This is a more "naive" approach, but still very valid. Check it out, I commented everything and it should be obvious what is going on.
You basically look for instances of "Jay" and then look what the next character is, if it's a letter, then it's just a word that starts with Jay. If it's not a letter, it doesn't matter what it is, you add to the count.

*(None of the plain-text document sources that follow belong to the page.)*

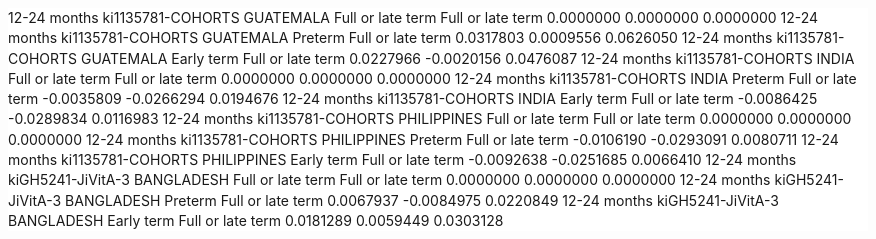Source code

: 12-24 months   ki1135781-COHORTS          GUATEMALA                      Full or late term    Full or late term     0.0000000    0.0000000    0.0000000
12-24 months   ki1135781-COHORTS          GUATEMALA                      Preterm              Full or late term     0.0317803    0.0009556    0.0626050
12-24 months   ki1135781-COHORTS          GUATEMALA                      Early term           Full or late term     0.0227966   -0.0020156    0.0476087
12-24 months   ki1135781-COHORTS          INDIA                          Full or late term    Full or late term     0.0000000    0.0000000    0.0000000
12-24 months   ki1135781-COHORTS          INDIA                          Preterm              Full or late term    -0.0035809   -0.0266294    0.0194676
12-24 months   ki1135781-COHORTS          INDIA                          Early term           Full or late term    -0.0086425   -0.0289834    0.0116983
12-24 months   ki1135781-COHORTS          PHILIPPINES                    Full or late term    Full or late term     0.0000000    0.0000000    0.0000000
12-24 months   ki1135781-COHORTS          PHILIPPINES                    Preterm              Full or late term    -0.0106190   -0.0293091    0.0080711
12-24 months   ki1135781-COHORTS          PHILIPPINES                    Early term           Full or late term    -0.0092638   -0.0251685    0.0066410
12-24 months   kiGH5241-JiVitA-3          BANGLADESH                     Full or late term    Full or late term     0.0000000    0.0000000    0.0000000
12-24 months   kiGH5241-JiVitA-3          BANGLADESH                     Preterm              Full or late term     0.0067937   -0.0084975    0.0220849
12-24 months   kiGH5241-JiVitA-3          BANGLADESH                     Early term           Full or late term     0.0181289    0.0059449    0.0303128
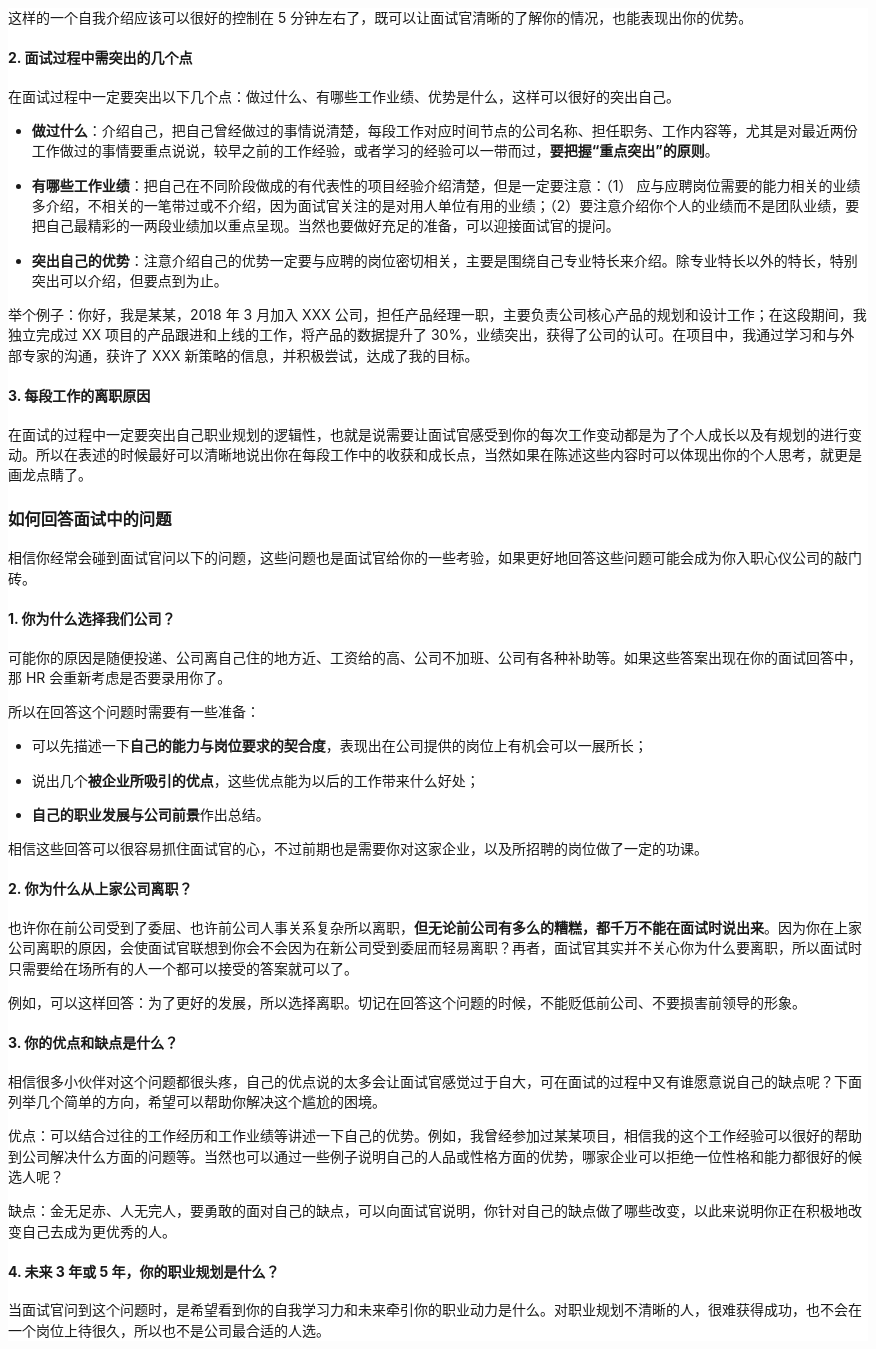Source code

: 这样的一个自我介绍应该可以很好的控制在 5 分钟左右了，既可以让面试官清晰的了解你的情况，也能表现出你的优势。

#### 2. 面试过程中需突出的几个点

在面试过程中一定要突出以下几个点：做过什么、有哪些工作业绩、优势是什么，这样可以很好的突出自己。

- **做过什么**：介绍自己，把自己曾经做过的事情说清楚，每段工作对应时间节点的公司名称、担任职务、工作内容等，尤其是对最近两份工作做过的事情要重点说说，较早之前的工作经验，或者学习的经验可以一带而过，**要把握“重点突出”的原则**。

- **有哪些工作业绩**：把自己在不同阶段做成的有代表性的项目经验介绍清楚，但是一定要注意：（1） 应与应聘岗位需要的能力相关的业绩多介绍，不相关的一笔带过或不介绍，因为面试官关注的是对用人单位有用的业绩；（2）要注意介绍你个人的业绩而不是团队业绩，要把自己最精彩的一两段业绩加以重点呈现。当然也要做好充足的准备，可以迎接面试官的提问。

- **突出自己的优势**：注意介绍自己的优势一定要与应聘的岗位密切相关，主要是围绕自己专业特长来介绍。除专业特长以外的特长，特别突出可以介绍，但要点到为止。

举个例子：你好，我是某某，2018 年 3 月加入 XXX 公司，担任产品经理一职，主要负责公司核心产品的规划和设计工作；在这段期间，我独立完成过 XX 项目的产品跟进和上线的工作，将产品的数据提升了 30%，业绩突出，获得了公司的认可。在项目中，我通过学习和与外部专家的沟通，获许了 XXX 新策略的信息，并积极尝试，达成了我的目标。

#### 3. 每段工作的离职原因

在面试的过程中一定要突出自己职业规划的逻辑性，也就是说需要让面试官感受到你的每次工作变动都是为了个人成长以及有规划的进行变动。所以在表述的时候最好可以清晰地说出你在每段工作中的收获和成长点，当然如果在陈述这些内容时可以体现出你的个人思考，就更是画龙点睛了。

### 如何回答面试中的问题

相信你经常会碰到面试官问以下的问题，这些问题也是面试官给你的一些考验，如果更好地回答这些问题可能会成为你入职心仪公司的敲门砖。

#### 1. 你为什么选择我们公司？

可能你的原因是随便投递、公司离自己住的地方近、工资给的高、公司不加班、公司有各种补助等。如果这些答案出现在你的面试回答中，那 HR 会重新考虑是否要录用你了。

所以在回答这个问题时需要有一些准备：

- 可以先描述一下**自己的能力与岗位要求的契合度**，表现出在公司提供的岗位上有机会可以一展所长；

- 说出几个**被企业所吸引的优点**，这些优点能为以后的工作带来什么好处；

- **自己的职业发展与公司前景**作出总结。

相信这些回答可以很容易抓住面试官的心，不过前期也是需要你对这家企业，以及所招聘的岗位做了一定的功课。

#### 2. 你为什么从上家公司离职？

也许你在前公司受到了委屈、也许前公司人事关系复杂所以离职，**但无论前公司有多么的糟糕，都千万不能在面试时说出来**。因为你在上家公司离职的原因，会使面试官联想到你会不会因为在新公司受到委屈而轻易离职？再者，面试官其实并不关心你为什么要离职，所以面试时只需要给在场所有的人一个都可以接受的答案就可以了。

例如，可以这样回答：为了更好的发展，所以选择离职。切记在回答这个问题的时候，不能贬低前公司、不要损害前领导的形象。

#### 3. 你的优点和缺点是什么？

相信很多小伙伴对这个问题都很头疼，自己的优点说的太多会让面试官感觉过于自大，可在面试的过程中又有谁愿意说自己的缺点呢？下面列举几个简单的方向，希望可以帮助你解决这个尴尬的困境。

优点：可以结合过往的工作经历和工作业绩等讲述一下自己的优势。例如，我曾经参加过某某项目，相信我的这个工作经验可以很好的帮助到公司解决什么方面的问题等。当然也可以通过一些例子说明自己的人品或性格方面的优势，哪家企业可以拒绝一位性格和能力都很好的候选人呢？

缺点：金无足赤、人无完人，要勇敢的面对自己的缺点，可以向面试官说明，你针对自己的缺点做了哪些改变，以此来说明你正在积极地改变自己去成为更优秀的人。

#### 4. 未来 3 年或 5 年，你的职业规划是什么？

当面试官问到这个问题时，是希望看到你的自我学习力和未来牵引你的职业动力是什么。对职业规划不清晰的人，很难获得成功，也不会在一个岗位上待很久，所以也不是公司最合适的人选。
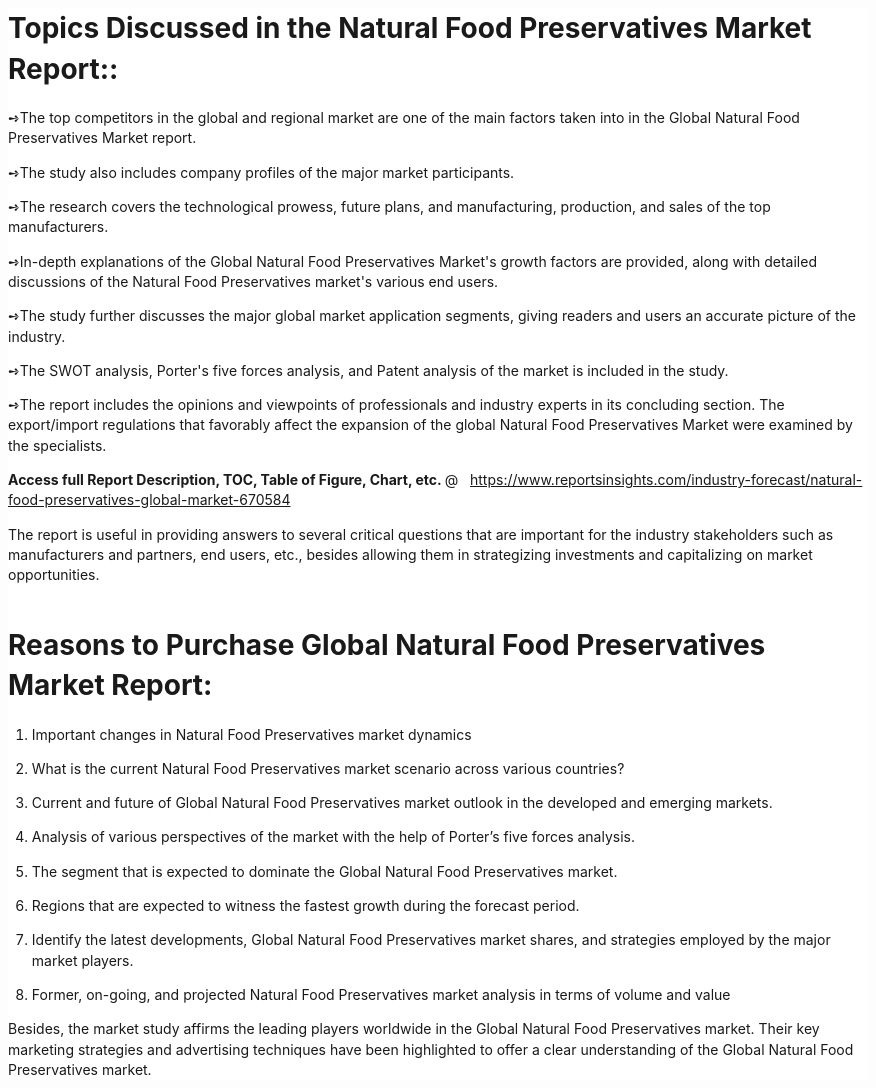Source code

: # <strong>Topics Discussed in the Natural Food Preservatives Market Report::</strong>

➺The top competitors in the global and regional market are one of the main factors taken into in the Global Natural Food Preservatives Market report.

➺The study also includes company profiles of the major market participants.

➺The research covers the technological prowess, future plans, and manufacturing, production, and sales of the top manufacturers.

➺In-depth explanations of the Global Natural Food Preservatives Market's growth factors are provided, along with detailed discussions of the Natural Food Preservatives market's various end users.

➺The study further discusses the major global market application segments, giving readers and users an accurate picture of the industry.

➺The SWOT analysis, Porter's five forces analysis, and Patent analysis of the market is included in the study.

➺The report includes the opinions and viewpoints of professionals and industry experts in its concluding section. The export/import regulations that favorably affect the expansion of the global Natural Food Preservatives Market were examined by the specialists.

<strong>Access full Report Description, TOC, Table of Figure, Chart, etc. </strong>@   <a href=https://www.reportsinsights.com/industry-forecast/natural-food-preservatives-global-market-670584 style=color:#0000ff;>https://www.reportsinsights.com/industry-forecast/natural-food-preservatives-global-market-670584</a>

The report is useful in providing answers to several critical questions that are important for the industry stakeholders such as manufacturers and partners, end users, etc., besides allowing them in strategizing investments and capitalizing on market opportunities.

# <strong>Reasons to Purchase Global Natural Food Preservatives Market Report:</strong>

1. Important changes in Natural Food Preservatives market dynamics

2. What is the current Natural Food Preservatives market scenario across various countries?

3. Current and future of Global Natural Food Preservatives market outlook in the developed and emerging markets.

4. Analysis of various perspectives of the market with the help of Porter’s five forces analysis.

5. The segment that is expected to dominate the Global Natural Food Preservatives market.

6. Regions that are expected to witness the fastest growth during the forecast period.

7. Identify the latest developments, Global Natural Food Preservatives market shares, and strategies employed by the major market players.

8. Former, on-going, and projected Natural Food Preservatives market analysis in terms of volume and value

Besides, the market study affirms the leading players worldwide in the Global Natural Food Preservatives market. Their key marketing strategies and advertising techniques have been highlighted to offer a clear understanding of the Global Natural Food Preservatives market.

http://pastebin.com/JHS29Xnh
>>220159
If you can't use regex, just count the number of 'Jay's and subtract it by your exceptions list and keep it above 0.
jay = jay.lower()
exceptions = ["jay leno", "jayson"]
count = jay.count("jay")
for x in exceptions:
count -= jay.count(x)
print(count if (count > 0) else 0)
>>220294
In fact, it keeps itself above 0.
>>220289
That fails on "Jay Leno", which is literally 33% of the problem definition.
>>220285
>What if it encounters "Jay;"
Ask the problem statement what the correct behaviour should be
>Jay with a space in front
Works fine. The code's right in the thread, all you had to do was paste it
>Jay at the end of the string without a period?
Regex has to special-case this too, because EOF is an anchor not a token. In both cases, using a filter to add a /n to the end of the input stream is the cleanest way to go.
>>220388
>>220400
Apparently I read the problem wrong. I misunderstood that you wanted to find Jay as a stand alone word, not part of a bigger word. And didn't correctly acommodate for "Jay Leno". So whatever I guess.
>>220294
This solution is the best approach if you want to avoid regex. Just count all the "Jays" and substract all the "Jayson" and "Jay Leno"s you find.
If you do want to use regex, I propose this one:
Jay(?=\W|$)(?! Leno)
Which basically means: "Jay" followed by something that is NOT a word letter (ie not alphanum) or the end of the string. Also NOT followed by " Leno".